Reporter: Danielisa Putriadita, Dimas Andi | Editor: Wahyu T.Rahmawati
KONTAN.CO.ID - JAKARTA. Dana kelolaan reksadana pendapatan tetap tumbuh paling kencang tahun ini. Maklum, sejumlah investor institusi berusaha memenuhi aturan investasi di surat berharga negara (SBN) lewat produk reksadana.
Data Infovesta Utama memperlihatkan, dana kelolaan reksadana pendapatan tetap November lalu tumbuh 3,51% secara month on month (mom) jadi Rp 99,34 triliun. Secara year to date (ytd) dana kelolaan reksadana pendapatan tetap melonjak 51,03%.
Sementara dana kelolaan reksadana saham bulan lalu sebesar Rp 123,20 triliun, tumbuh 3,25% mom dan 4,36% ytd. Dana kelolaan reksadana campuran sebesar Rp 25,88 triliun, turun 0,88% mom tapi naik 19,04% ytd.
Direktur Bahana TCW Investment Management Soni Wibowo mengatakan reksadana pendapatan tetap naik signifikan karena adanya subscription dari para klien institusi. "Mungkin mereka ingin mencapai pemenuhan peraturan OJK," kata Soni, kemarin.
Pertumbuhan dana kelolaan reksadana pendapatan tetap, menurut Managing Director, Head Sales and Marketing Henan Putihrai Asset Management Markam Halim, tidak lepas dari membaiknya pasar obligasi nasional. “Dengan demikian banyak manajer investasi yang mau masuk ke obligasi,” kata dia.
Sekadar informasi, dana kelolaan seluruh produk reksadana milik HPAM hingga akhir November lalu mencapai Rp 5 triliun. Adapun dana kelolaan reksadana pendapatan tetap manajer investasi ini di kisaran Rp 100 miliar.
Tahun 2018
Edbert Suryajaya, Head of Research & Consulting Services Infovesta Utama juga sependapat. Menurut dia, dana kelolaan reksadana pendapatan tetap melonjak jelang akhir tahun ini karena investor lembaga keuangan non bank berlomba-lomba memenuhi kewajiban investasi di SBN. Selain itu, kenaikan nilai investasi di SBN membuat investor ritel tertarik masuk ke reksadana berbasis obligasi.

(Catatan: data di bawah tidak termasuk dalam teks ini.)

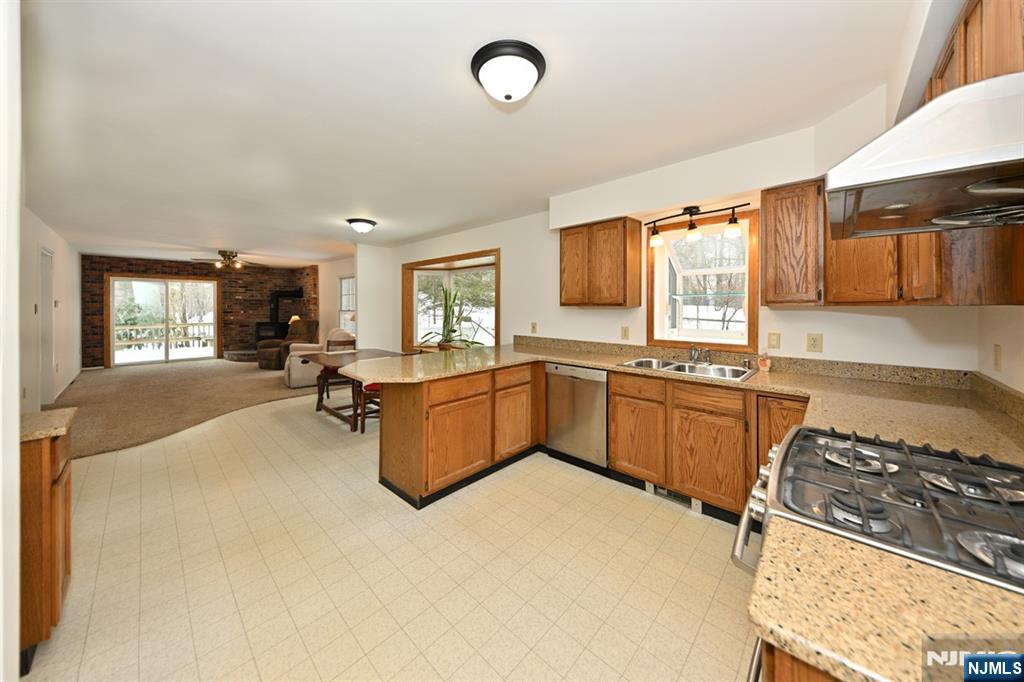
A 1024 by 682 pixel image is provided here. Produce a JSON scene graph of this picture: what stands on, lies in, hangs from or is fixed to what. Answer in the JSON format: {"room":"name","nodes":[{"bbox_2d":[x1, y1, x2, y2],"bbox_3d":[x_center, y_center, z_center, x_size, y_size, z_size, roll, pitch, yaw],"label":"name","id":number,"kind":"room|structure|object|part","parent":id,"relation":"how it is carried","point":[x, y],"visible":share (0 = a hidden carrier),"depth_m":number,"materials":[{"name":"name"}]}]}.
{"room":"kitchen","nodes":[
{"label":"kitchen","id":0,"kind":"room"},
{"bbox_2d":[0,0,20,681],"bbox_3d":[-1.523,0.002,0.609,0.902,2.486,0.711,1,2,43],"label":"near left wall","id":1,"kind":"structure","parent":0,"point":[15,249],"depth_m":0.89,"materials":[{"name":"white paint"}]},
{"bbox_2d":[20,206,83,414],"bbox_3d":[-5.624,-0.192,3.920,9.337,2.533,0.147,1,2,43],"label":"left wall","id":2,"kind":"structure","parent":0,"point":[33,315],"depth_m":4.55,"materials":[{"name":"white paint"}]},
{"bbox_2d":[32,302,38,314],"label":"light switch","id":3,"kind":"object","parent":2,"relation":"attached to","point":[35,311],"visible":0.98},
{"bbox_2d":[39,245,55,406],"bbox_3d":[-6.069,-0.004,4.371,0.891,2.064,0.152,1,2,43],"label":"door","id":4,"kind":"structure","parent":2,"relation":"in","point":[49,354],"depth_m":4.56,"materials":[{"name":"white paint"}]},
{"bbox_2d":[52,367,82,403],"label":"baseboard","id":5,"kind":"structure","parent":2,"relation":"attached to","point":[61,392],"depth_m":5.54,"materials":[{"name":"white paint"}]},
{"bbox_2d":[49,356,328,458],"bbox_3d":[-5.037,1.054,6.226,5.933,0.100,5.264,1,2,43],"label":"carpet floor","id":6,"kind":"structure","parent":0,"point":[119,378],"depth_m":4.94,"materials":[{"name":"beige carpet"}]},
{"bbox_2d":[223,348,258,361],"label":"hearth","id":7,"kind":"object","parent":6,"relation":"on","point":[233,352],"visible":0.54,"depth_m":8.50,"materials":[{"name":"stone"}]},
{"bbox_2d":[256,317,318,370],"bbox_3d":[-4.880,0.285,7.506,0.991,1.085,1.064,0,1,16],"label":"recliner","id":8,"kind":"object","parent":6,"relation":"on","point":[273,352],"visible":0.65,"depth_m":7.26,"materials":[{"name":"brown fabric"}]},
{"bbox_2d":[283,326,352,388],"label":"recliner","id":9,"kind":"object","parent":6,"relation":"on","point":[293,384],"visible":0.49,"depth_m":5.76,"materials":[{"name":"fabric"}]},
{"bbox_2d":[80,255,317,367],"bbox_3d":[-7.662,-0.462,8.743,0.324,2.543,4.576,1,2,43],"label":"brick wall","id":10,"kind":"structure","parent":0,"point":[185,267],"depth_m":8.65,"materials":[{"name":"brick"}]},
{"bbox_2d":[107,275,218,365],"bbox_3d":[-8.144,-0.220,8.063,0.139,2.057,1.784,1,2,43],"label":"sliding glass door","id":11,"kind":"structure","parent":10,"relation":"in","point":[211,289],"depth_m":7.98,"materials":[{"name":"glass"}]},
{"bbox_2d":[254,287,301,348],"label":"wood stove","id":12,"kind":"object","parent":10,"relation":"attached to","point":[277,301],"visible":0.61,"depth_m":9.18,"materials":[{"name":"black"}]},
{"bbox_2d":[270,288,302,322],"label":"stove pipe","id":13,"kind":"object","parent":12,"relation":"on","point":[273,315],"visible":0.78,"depth_m":9.16,"materials":[{"name":"black metal"}]},
{"bbox_2d":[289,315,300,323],"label":"table lamp","id":14,"kind":"object","parent":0,"point":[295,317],"visible":0.28,"depth_m":8.53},
{"bbox_2d":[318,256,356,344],"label":"side wall","id":15,"kind":"structure","parent":0,"point":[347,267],"depth_m":7.99,"materials":[{"name":"paint"}]},
{"bbox_2d":[338,276,355,333],"bbox_3d":[-3.537,-0.535,7.461,1.043,1.359,0.151,1,2,43],"label":"living room window","id":16,"kind":"structure","parent":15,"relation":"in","point":[343,303],"depth_m":7.68,"materials":[{"name":"white glass"}]},
{"bbox_2d":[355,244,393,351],"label":"wall column","id":17,"kind":"structure","parent":0,"point":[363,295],"depth_m":5.83,"materials":[{"name":"white paint"}]},
{"bbox_2d":[23,384,755,681],"bbox_3d":[-1.365,1.227,3.238,8.355,0.081,5.193,1,2,43],"label":"tile floor","id":18,"kind":"structure","parent":0,"point":[231,430],"depth_m":1.73,"materials":[{"name":"beige tile"}]},
{"bbox_2d":[18,424,73,671],"bbox_3d":[-2.055,0.831,1.240,0.436,0.856,0.578,1,2,43],"label":"base cabinet","id":19,"kind":"object","parent":18,"relation":"on","point":[61,484],"visible":0.69,"depth_m":1.28,"materials":[{"name":"brown wood"}]},
{"bbox_2d":[20,407,76,442],"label":"countertop","id":20,"kind":"structure","parent":19,"relation":"on","point":[41,414],"depth_m":1.40,"materials":[{"name":"beige stone"}]},
{"bbox_2d":[317,332,355,405],"bbox_3d":[-2.517,0.569,4.996,0.442,0.956,0.484,-1,1,-29],"label":"dining chair","id":21,"kind":"object","parent":18,"relation":"on","point":[341,341],"visible":0.46,"depth_m":5.03,"materials":[{"name":"brown wood"}]},
{"bbox_2d":[302,348,407,431],"bbox_3d":[-1.916,0.718,4.253,1.329,0.783,0.960,1,2,43],"label":"dining table","id":22,"kind":"object","parent":18,"relation":"on","point":[373,352],"visible":0.58,"depth_m":4.07,"materials":[{"name":"brown wood"}]},
{"bbox_2d":[358,382,380,433],"bbox_3d":[-1.363,0.638,3.831,0.465,0.993,0.450,1,2,43],"label":"dining chair","id":23,"kind":"object","parent":18,"relation":"on","point":[371,388],"visible":0.21,"depth_m":3.68,"materials":[{"name":"brown wood"}]},
{"bbox_2d":[378,360,540,509],"bbox_3d":[-0.347,0.748,2.983,0.654,0.870,1.585,1,2,43],"label":"peninsula cabinet","id":24,"kind":"object","parent":18,"relation":"on","point":[393,430],"visible":0.78,"depth_m":2.54,"materials":[{"name":"brown wood"}]},
{"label":"cabinet door","id":25,"kind":"part","parent":24,"relation":"part of","materials":[{"name":"brown wood"}]},
{"bbox_2d":[544,363,607,467],"bbox_3d":[0.709,0.734,3.089,0.606,0.866,0.607,1,2,43],"label":"dishwasher","id":26,"kind":"object","parent":18,"relation":"on","point":[570,388],"visible":0.74,"depth_m":2.85,"materials":[{"name":"silver metal"}]},
{"bbox_2d":[610,369,798,519],"bbox_3d":[1.441,0.762,2.411,1.294,0.864,0.598,1,2,43],"label":"base cabinet","id":27,"kind":"object","parent":18,"relation":"on","point":[614,448],"visible":0.6,"depth_m":2.22,"materials":[{"name":"brown wood"}]},
{"bbox_3d":[0.923,0.828,2.550,0.400,0.522,0.082,1,2,43],"label":"cabinet door","id":28,"kind":"part","parent":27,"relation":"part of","materials":[{"name":"brown wood"}]},
{"bbox_2d":[647,483,700,511],"bbox_3d":[1.115,1.149,2.394,0.344,0.087,0.017,1,2,43],"label":"floor vent","id":29,"kind":"object","parent":27,"relation":"in","point":[664,492],"visible":0.56,"depth_m":2.39,"materials":[{"name":"metal"}]},
{"bbox_2d":[340,337,1023,460],"bbox_3d":[0.537,0.309,2.316,3.640,0.138,1.925,1,2,43],"label":"countertop","id":30,"kind":"structure","parent":27,"relation":"on","point":[588,362],"depth_m":1.79,"materials":[{"name":"beige stone"}]},
{"bbox_2d":[622,357,757,381],"bbox_3d":[1.299,0.349,2.525,0.866,0.173,0.506,1,2,43],"label":"sink","id":31,"kind":"object","parent":30,"relation":"in","point":[672,364],"visible":0.53,"depth_m":2.56,"materials":[{"name":"silver metal"}]},
{"bbox_2d":[688,344,711,363],"bbox_3d":[1.453,0.179,2.632,0.192,0.144,0.239,1,2,43],"label":"faucet","id":32,"kind":"object","parent":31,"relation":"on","point":[694,356],"visible":0.99,"depth_m":2.67,"materials":[{"name":"silver metal"}]},
{"bbox_2d":[757,352,771,371],"bbox_3d":[1.763,0.213,2.386,0.077,0.140,0.076,1,2,43],"label":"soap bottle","id":33,"kind":"object","parent":30,"relation":"on","point":[764,362],"visible":1,"depth_m":2.36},
{"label":"cabinet door","id":34,"kind":"part","parent":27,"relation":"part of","materials":[{"name":"brown wood"}]},
{"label":"drawer","id":35,"kind":"part","parent":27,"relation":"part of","materials":[{"name":"brown wood"}]},
{"bbox_2d":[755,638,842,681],"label":"base cabinet","id":36,"kind":"object","parent":18,"relation":"on","point":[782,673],"visible":0.13,"depth_m":0.50,"materials":[{"name":"brown wood"}]},
{"bbox_2d":[746,516,1023,681],"bbox_3d":[0.685,0.429,0.409,0.620,0.038,0.433,1,2,43],"label":"countertop","id":37,"kind":"structure","parent":36,"relation":"on","point":[870,551],"depth_m":0.50,"materials":[{"name":"stone"}]},
{"bbox_2d":[730,425,1023,593],"bbox_3d":[1.010,0.807,0.819,0.729,0.932,0.726,1,2,43],"label":"gas range","id":38,"kind":"object","parent":18,"relation":"on","point":[798,430],"visible":0.68,"depth_m":0.78,"materials":[{"name":"silver metal"}]},
{"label":"oven handle","id":39,"kind":"part","parent":38,"relation":"part of","materials":[{"name":"silver metal"}]},
{"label":"burner grates","id":40,"kind":"part","parent":38,"relation":"part of","materials":[{"name":"metal"}]},
{"bbox_2d":[16,0,917,265],"bbox_3d":[-2.680,-1.375,4.452,11.593,0.111,5.514,1,2,43],"label":"ceiling","id":41,"kind":"structure","parent":0,"point":[463,92],"depth_m":1.91,"materials":[{"name":"white paint"}]},
{"bbox_2d":[191,250,254,270],"bbox_3d":[-5.508,-1.366,6.664,1.143,0.341,1.146,1,2,43],"label":"ceiling fan","id":42,"kind":"object","parent":41,"relation":"hanging from","point":[223,255],"visible":0.99,"depth_m":6.55,"materials":[{"name":"metal"}]},
{"bbox_2d":[346,218,376,234],"bbox_3d":[-1.905,-1.297,4.333,0.350,0.151,0.353,1,2,43],"label":"ceiling light","id":43,"kind":"object","parent":41,"relation":"attached to","point":[365,227],"visible":0.97,"depth_m":4.23,"materials":[{"name":"white glass"}]},
{"bbox_2d":[470,39,546,102],"bbox_3d":[-0.013,-1.166,1.622,0.344,0.157,0.345,1,2,43],"label":"ceiling light","id":44,"kind":"object","parent":41,"relation":"attached to","point":[507,98],"visible":0.97,"depth_m":1.53,"materials":[{"name":"black"}]},
{"bbox_2d":[366,93,978,373],"bbox_3d":[0.176,-0.092,4.057,6.723,2.412,0.340,1,2,43],"label":"kitchen wall","id":45,"kind":"structure","parent":0,"point":[612,319],"depth_m":2.72,"materials":[{"name":"white paint"}]},
{"bbox_2d":[402,248,498,350],"bbox_3d":[-0.865,-0.356,5.371,2.366,1.575,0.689,1,2,43],"label":"bay window","id":46,"kind":"structure","parent":45,"relation":"in","point":[481,265],"depth_m":5.67,"materials":[{"name":"glass"}]},
{"bbox_2d":[416,281,490,348],"bbox_3d":[-0.889,-0.183,5.032,1.236,1.221,0.959,1,2,43],"label":"potted plant","id":47,"kind":"object","parent":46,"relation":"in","point":[453,331],"visible":0.78,"depth_m":5.01,"materials":[{"name":"green plant"}]},
{"bbox_2d":[530,322,537,333],"bbox_3d":[0.255,-0.023,3.996,0.079,0.132,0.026,1,2,43],"label":"outlet","id":48,"kind":"object","parent":45,"relation":"attached to","point":[534,325],"visible":0.98,"depth_m":3.99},
{"bbox_2d":[558,216,640,306],"bbox_3d":[0.790,-0.596,3.197,0.657,0.770,0.312,1,2,43],"label":"upper cabinet","id":49,"kind":"object","parent":45,"relation":"attached to","point":[564,303],"visible":0.99,"depth_m":3.02,"materials":[{"name":"brown wood"}]},
{"bbox_2d":[620,325,629,339],"bbox_3d":[1.070,0.021,3.223,0.076,0.124,0.010,1,2,43],"label":"outlet","id":50,"kind":"object","parent":45,"relation":"attached to","point":[626,331],"visible":0.96,"depth_m":3.22,"materials":[{"name":"beige plastic"}]},
{"bbox_2d":[645,203,748,247],"bbox_3d":[1.390,-0.821,2.626,0.732,0.262,0.174,1,2,43],"label":"track light","id":51,"kind":"object","parent":45,"relation":"attached to","point":[734,221],"visible":0.99,"depth_m":2.59,"materials":[{"name":"black metal"}]},
{"bbox_2d":[645,208,759,351],"bbox_3d":[1.685,-0.380,2.970,0.875,1.125,0.571,1,2,43],"label":"kitchen window","id":52,"kind":"structure","parent":45,"relation":"in","point":[688,337],"depth_m":3.00,"materials":[{"name":"glass"}]},
{"bbox_2d":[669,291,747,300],"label":"glass shelf","id":53,"kind":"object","parent":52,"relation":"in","point":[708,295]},
{"bbox_2d":[767,332,780,348],"bbox_3d":[1.871,0.072,2.438,0.074,0.118,0.011,1,2,43],"label":"light switch","id":54,"kind":"object","parent":45,"relation":"attached to","point":[774,339],"visible":0.95,"depth_m":2.43,"materials":[{"name":"beige plastic"}]},
{"bbox_2d":[760,178,827,306],"bbox_3d":[1.820,-0.531,2.205,0.318,0.762,0.332,1,2,43],"label":"upper cabinet","id":55,"kind":"object","parent":45,"relation":"attached to","point":[768,211],"visible":0.89,"depth_m":2.09,"materials":[{"name":"brown wood"}]},
{"bbox_2d":[806,333,822,352],"bbox_3d":[2.024,0.082,2.283,0.076,0.122,0.010,1,2,43],"label":"outlet","id":56,"kind":"object","parent":45,"relation":"attached to","point":[814,341],"visible":0.96,"depth_m":2.28,"materials":[{"name":"beige plastic"}]},
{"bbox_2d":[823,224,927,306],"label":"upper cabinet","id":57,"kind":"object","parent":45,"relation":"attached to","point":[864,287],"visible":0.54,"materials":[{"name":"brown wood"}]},
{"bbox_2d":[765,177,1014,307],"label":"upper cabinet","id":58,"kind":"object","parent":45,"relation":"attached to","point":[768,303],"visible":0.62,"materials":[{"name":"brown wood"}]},
{"bbox_2d":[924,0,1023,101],"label":"upper cabinet","id":59,"kind":"object","parent":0,"point":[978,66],"visible":0.52,"depth_m":0.88,"materials":[{"name":"brown wood"}]},
{"bbox_2d":[825,71,1023,238],"bbox_3d":[1.112,-0.370,0.760,0.556,0.204,0.692,1,2,43],"label":"range hood","id":60,"kind":"object","parent":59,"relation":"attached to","point":[954,170],"visible":1,"depth_m":0.67,"materials":[{"name":"silver metal"}]},
{"bbox_2d":[976,303,1023,394],"bbox_3d":[1.230,0.044,0.387,0.142,2.468,4.009,1,2,43],"label":"right wall","id":61,"kind":"structure","parent":0,"point":[994,376],"depth_m":1.52,"materials":[{"name":"paint"}]},
{"bbox_2d":[992,343,1002,372],"bbox_3d":[2.246,0.129,1.580,0.010,0.123,0.077,1,2,43],"label":"outlet","id":62,"kind":"object","parent":61,"relation":"attached to","point":[996,356],"visible":0.98,"depth_m":1.57,"materials":[{"name":"beige plastic"}]},
{"label":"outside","id":63,"kind":"structure","parent":0,"visible":0},
{"label":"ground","id":64,"kind":"structure","parent":63,"visible":0},
{"bbox_2d":[113,321,213,349],"bbox_3d":[-10.499,0.199,10.445,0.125,0.991,5.423,1,2,43],"label":"deck railing","id":65,"kind":"object","parent":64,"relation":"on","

Namun Edbert memprediksi kinerja reksadana pendapatan tetap di 2018 tidak akan setinggi pencapaian kinerja di 2017. Dus, pertumbuhan dana kelolaan reksadana tersebut di 2018 juga tidak akan setinggi tahun ini.
Sentimen yang mempengaruhi adalah suku bunga acuan di dalam negeri sudah rendah dan kemungkinannya kecil untuk turun lagi. Apalagi, The Fed sudah menaikkan suku bunga dan akan kembali menaikannya pada tahun depan.
Selain itu, pergerakan yield obligasi juga sudah cukup rendah. "Dibandingkan dengan negara tetangga, dengan rate yang sama, sekarang yield Indonesia sudah tidak semenarik seperti awal tahun 2017," kata Edbert.